Your task –
Among the entries, find the lines with the string "reserved" and report them.

··· Working data ···

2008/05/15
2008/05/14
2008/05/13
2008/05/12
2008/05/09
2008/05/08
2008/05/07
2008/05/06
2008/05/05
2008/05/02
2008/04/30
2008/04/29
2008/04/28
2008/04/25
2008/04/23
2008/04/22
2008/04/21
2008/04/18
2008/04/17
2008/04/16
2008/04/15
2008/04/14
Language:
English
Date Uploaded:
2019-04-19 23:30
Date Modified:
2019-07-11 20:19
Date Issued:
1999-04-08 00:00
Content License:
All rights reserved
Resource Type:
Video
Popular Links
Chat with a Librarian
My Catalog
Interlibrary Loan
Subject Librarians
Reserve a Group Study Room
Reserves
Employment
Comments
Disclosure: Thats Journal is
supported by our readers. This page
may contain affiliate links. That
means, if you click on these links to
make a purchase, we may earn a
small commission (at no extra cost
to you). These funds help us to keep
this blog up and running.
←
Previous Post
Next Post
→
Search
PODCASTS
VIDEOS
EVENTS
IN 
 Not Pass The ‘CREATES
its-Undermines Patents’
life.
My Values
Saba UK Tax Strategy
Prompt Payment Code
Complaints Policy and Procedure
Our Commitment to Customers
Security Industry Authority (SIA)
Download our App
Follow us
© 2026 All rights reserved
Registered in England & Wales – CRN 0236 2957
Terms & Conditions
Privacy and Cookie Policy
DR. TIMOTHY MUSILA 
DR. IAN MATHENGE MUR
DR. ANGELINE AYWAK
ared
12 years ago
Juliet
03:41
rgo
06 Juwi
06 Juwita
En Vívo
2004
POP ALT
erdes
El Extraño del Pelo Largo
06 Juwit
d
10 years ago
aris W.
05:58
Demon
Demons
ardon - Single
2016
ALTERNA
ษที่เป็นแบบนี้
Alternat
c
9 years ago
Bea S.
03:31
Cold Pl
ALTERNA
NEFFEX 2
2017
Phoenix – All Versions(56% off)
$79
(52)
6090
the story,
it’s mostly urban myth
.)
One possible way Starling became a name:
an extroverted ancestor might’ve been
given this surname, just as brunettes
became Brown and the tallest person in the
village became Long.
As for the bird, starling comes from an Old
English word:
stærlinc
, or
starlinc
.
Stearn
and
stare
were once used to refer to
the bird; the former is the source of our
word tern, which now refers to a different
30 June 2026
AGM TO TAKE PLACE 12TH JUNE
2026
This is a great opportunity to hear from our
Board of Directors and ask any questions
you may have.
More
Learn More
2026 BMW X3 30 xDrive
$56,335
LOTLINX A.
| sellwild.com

···

Output for this exercise –
All rights reserved
© 2026 All rights reserved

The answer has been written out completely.